- Çalışma maddesi -
Şeker ve beslenme üzerine aşağıdaki metinde "emperyalistler kendi sömürgelerinde" sözlerinden başlayıp "adeta ülkemizde sahnelenmiştir." sözleri de dahil olmak üzere oraya kadar uzanan bölümü, hiçbir değişiklik yapmadan yeniden yazın.

- Verilen metin -
-*-


    insanların, sağlıklı olabilmek için, şekerden çok, et, süt, yumurta, balık gibi protein olarak zengin yiyeceklere; mineral ve vitaminin zengin kaynakları olarak bilinen meyveler ile sebzelere ihtiyacı vardır.

    emperyalistler kendi sömürgelerinde şeker kamışı ve şeker pancarı üretimini teşvik eder olmuştur. bol şekerle beslenen geri ülkelerin halkları kendilerini mutlu zannetmektedir. bugün bile anadolu'nun bir çok yerinde şeker ve şekerli bir şey yiyebilmek, zenginlik ve mutluluk belirtisi sayılır. besleyici değeri son derece düşük olan şeker ile misafirler ağırlanır. hatta dini bayramlarımızdan birisinin ismi "şeker bayramı" olarak anılır. kendi halklarına protein, mineral ve vitamin ile zengin besinleri yediren emperyalistler; sömürmeye niyetli oldukları ülkelerin ekim alanlarını şeker kamışı ve şeker pancarı endüstrisinin ilkel ürünlerine tahsis ettirmek için çeşitli oyunlar oynamışlardır. bu oyunlardan birisi, mustafa kemal atatürk bile yanıltılarak adeta ülkemizde sahnelenmiştir.

-*-

[Kaydedilmiş veri girdileri]

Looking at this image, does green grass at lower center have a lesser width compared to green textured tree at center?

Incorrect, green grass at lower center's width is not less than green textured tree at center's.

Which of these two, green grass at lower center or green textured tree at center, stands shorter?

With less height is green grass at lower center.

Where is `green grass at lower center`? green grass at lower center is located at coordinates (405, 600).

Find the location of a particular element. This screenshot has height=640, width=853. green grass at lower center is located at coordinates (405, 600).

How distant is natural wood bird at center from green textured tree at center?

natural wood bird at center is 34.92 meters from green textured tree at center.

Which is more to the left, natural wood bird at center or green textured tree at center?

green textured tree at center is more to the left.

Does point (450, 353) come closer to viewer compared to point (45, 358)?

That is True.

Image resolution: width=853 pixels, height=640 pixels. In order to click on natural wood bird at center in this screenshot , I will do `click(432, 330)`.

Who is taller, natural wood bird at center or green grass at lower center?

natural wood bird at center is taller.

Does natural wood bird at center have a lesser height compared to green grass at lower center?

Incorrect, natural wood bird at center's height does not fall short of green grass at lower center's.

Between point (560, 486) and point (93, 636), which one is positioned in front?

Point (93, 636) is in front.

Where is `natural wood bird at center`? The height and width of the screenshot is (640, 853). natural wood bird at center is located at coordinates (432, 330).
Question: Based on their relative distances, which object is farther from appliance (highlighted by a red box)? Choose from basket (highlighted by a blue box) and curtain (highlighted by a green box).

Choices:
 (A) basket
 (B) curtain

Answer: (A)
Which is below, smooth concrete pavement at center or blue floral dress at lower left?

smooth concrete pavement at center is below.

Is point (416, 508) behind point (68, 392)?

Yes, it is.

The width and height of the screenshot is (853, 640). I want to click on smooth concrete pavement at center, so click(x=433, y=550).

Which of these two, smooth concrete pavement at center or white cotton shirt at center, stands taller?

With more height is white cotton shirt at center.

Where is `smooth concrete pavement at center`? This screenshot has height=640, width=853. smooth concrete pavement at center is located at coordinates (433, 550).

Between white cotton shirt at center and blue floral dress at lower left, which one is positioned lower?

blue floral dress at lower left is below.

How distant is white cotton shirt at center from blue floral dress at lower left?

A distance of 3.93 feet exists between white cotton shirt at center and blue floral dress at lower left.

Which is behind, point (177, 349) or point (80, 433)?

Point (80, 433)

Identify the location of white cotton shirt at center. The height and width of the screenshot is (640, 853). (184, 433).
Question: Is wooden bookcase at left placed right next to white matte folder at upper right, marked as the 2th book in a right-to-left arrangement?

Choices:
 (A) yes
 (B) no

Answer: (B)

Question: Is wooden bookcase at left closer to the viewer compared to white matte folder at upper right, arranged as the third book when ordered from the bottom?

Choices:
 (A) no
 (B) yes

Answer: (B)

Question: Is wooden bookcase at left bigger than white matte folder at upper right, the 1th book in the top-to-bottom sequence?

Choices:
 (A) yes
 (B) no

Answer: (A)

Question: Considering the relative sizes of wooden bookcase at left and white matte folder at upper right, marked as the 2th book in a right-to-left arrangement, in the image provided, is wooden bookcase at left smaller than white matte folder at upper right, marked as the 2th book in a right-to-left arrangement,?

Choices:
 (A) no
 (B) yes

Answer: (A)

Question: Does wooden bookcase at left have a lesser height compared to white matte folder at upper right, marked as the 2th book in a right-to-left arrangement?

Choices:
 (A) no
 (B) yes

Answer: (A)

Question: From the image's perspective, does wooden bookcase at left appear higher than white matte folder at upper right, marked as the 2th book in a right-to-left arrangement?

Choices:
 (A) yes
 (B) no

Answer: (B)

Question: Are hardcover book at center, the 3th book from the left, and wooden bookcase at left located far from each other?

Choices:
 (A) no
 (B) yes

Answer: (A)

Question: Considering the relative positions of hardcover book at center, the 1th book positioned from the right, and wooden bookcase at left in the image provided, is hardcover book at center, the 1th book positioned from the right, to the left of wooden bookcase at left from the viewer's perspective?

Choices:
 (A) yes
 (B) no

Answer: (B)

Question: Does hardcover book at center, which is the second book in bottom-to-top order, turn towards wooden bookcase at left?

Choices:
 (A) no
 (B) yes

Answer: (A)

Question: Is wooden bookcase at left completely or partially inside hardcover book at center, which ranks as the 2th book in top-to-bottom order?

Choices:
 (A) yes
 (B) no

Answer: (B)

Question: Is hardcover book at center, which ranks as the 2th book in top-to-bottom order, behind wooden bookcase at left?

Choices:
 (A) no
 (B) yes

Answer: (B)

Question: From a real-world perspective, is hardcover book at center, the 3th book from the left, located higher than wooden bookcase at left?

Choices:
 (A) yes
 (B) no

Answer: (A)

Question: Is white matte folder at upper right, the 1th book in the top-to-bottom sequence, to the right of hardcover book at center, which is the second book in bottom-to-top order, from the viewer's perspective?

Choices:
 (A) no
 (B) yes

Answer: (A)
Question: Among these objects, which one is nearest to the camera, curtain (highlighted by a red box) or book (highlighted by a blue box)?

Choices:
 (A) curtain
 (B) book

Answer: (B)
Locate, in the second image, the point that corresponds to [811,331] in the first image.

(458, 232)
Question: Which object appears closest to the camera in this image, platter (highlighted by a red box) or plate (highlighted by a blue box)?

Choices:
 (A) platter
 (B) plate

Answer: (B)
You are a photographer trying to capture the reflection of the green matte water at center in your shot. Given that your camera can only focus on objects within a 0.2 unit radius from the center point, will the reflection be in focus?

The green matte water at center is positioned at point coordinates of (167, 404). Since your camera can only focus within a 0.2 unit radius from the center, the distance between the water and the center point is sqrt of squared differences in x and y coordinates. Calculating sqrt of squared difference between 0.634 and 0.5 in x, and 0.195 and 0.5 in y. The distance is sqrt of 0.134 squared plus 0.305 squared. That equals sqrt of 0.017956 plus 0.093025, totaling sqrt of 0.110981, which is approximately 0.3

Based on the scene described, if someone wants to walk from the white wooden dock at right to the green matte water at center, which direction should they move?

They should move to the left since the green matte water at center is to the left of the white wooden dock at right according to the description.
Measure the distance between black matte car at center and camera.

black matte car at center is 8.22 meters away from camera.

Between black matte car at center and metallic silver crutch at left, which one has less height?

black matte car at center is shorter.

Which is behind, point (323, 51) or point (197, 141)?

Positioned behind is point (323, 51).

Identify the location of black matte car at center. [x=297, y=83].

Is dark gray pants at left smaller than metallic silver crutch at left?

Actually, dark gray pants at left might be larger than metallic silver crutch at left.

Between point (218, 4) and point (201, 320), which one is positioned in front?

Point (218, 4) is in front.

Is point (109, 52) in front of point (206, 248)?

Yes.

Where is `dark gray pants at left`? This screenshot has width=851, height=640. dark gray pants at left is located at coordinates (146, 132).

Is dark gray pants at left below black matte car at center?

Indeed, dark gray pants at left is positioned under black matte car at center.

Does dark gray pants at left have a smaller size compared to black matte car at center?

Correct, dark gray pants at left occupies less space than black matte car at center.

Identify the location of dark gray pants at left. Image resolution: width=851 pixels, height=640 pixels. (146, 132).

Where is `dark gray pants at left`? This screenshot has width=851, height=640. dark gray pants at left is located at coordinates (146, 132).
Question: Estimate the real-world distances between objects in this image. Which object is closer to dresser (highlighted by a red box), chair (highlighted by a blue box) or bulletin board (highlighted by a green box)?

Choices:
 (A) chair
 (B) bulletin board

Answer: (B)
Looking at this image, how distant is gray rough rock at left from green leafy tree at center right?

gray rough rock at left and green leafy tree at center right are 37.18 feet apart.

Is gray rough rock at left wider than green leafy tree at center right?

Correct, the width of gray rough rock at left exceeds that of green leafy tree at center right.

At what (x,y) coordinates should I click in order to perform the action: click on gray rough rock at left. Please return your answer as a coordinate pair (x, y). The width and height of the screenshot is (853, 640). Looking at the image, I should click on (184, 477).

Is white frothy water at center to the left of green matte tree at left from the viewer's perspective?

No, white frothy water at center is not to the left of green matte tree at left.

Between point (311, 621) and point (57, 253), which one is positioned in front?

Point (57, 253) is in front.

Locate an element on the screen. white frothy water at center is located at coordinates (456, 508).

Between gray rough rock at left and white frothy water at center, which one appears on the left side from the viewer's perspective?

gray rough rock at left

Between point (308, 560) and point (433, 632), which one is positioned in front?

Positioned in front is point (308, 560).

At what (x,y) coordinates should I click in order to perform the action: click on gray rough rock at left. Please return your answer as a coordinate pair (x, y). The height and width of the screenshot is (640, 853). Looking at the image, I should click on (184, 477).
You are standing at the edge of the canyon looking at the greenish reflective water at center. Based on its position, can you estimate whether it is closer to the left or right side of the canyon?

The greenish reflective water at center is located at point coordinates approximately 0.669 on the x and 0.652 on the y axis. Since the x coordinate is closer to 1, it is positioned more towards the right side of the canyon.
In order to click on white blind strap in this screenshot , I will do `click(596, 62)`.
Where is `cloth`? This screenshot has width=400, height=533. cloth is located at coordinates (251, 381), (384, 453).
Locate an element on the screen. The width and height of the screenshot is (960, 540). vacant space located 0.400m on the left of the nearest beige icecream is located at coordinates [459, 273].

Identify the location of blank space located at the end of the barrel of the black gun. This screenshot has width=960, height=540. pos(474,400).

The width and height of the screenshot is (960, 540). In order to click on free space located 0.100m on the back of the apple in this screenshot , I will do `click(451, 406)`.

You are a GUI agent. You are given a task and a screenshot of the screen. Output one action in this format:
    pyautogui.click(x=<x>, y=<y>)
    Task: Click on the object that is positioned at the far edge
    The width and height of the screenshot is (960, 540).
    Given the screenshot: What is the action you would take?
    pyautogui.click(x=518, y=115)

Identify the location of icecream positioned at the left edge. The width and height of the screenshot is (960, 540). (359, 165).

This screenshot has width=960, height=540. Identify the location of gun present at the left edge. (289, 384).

-*-

- Alıştırma sonucu -
emperyalistler kendi sömürgelerinde şeker kamışı ve şeker pancarı üretimini teşvik eder olmuştur. bol şekerle beslenen geri ülkelerin halkları kendilerini mutlu zannetmektedir. bugün bile anadolu'nun bir çok yerinde şeker ve şekerli bir şey yiyebilmek, zenginlik ve mutluluk belirtisi sayılır. besleyici değeri son derece düşük olan şeker ile misafirler ağırlanır. hatta dini bayramlarımızdan birisinin ismi "şeker bayramı" olarak anılır. kendi halklarına protein, mineral ve vitamin ile zengin besinleri yediren emperyalistler; sömürmeye niyetli oldukları ülkelerin ekim alanlarını şeker kamışı ve şeker pancarı endüstrisinin ilkel ürünlerine tahsis ettirmek için çeşitli oyunlar oynamışlardır. bu oyunlardan birisi, mustafa kemal atatürk bile yanıltılarak adeta ülkemizde sahnelenmiştir.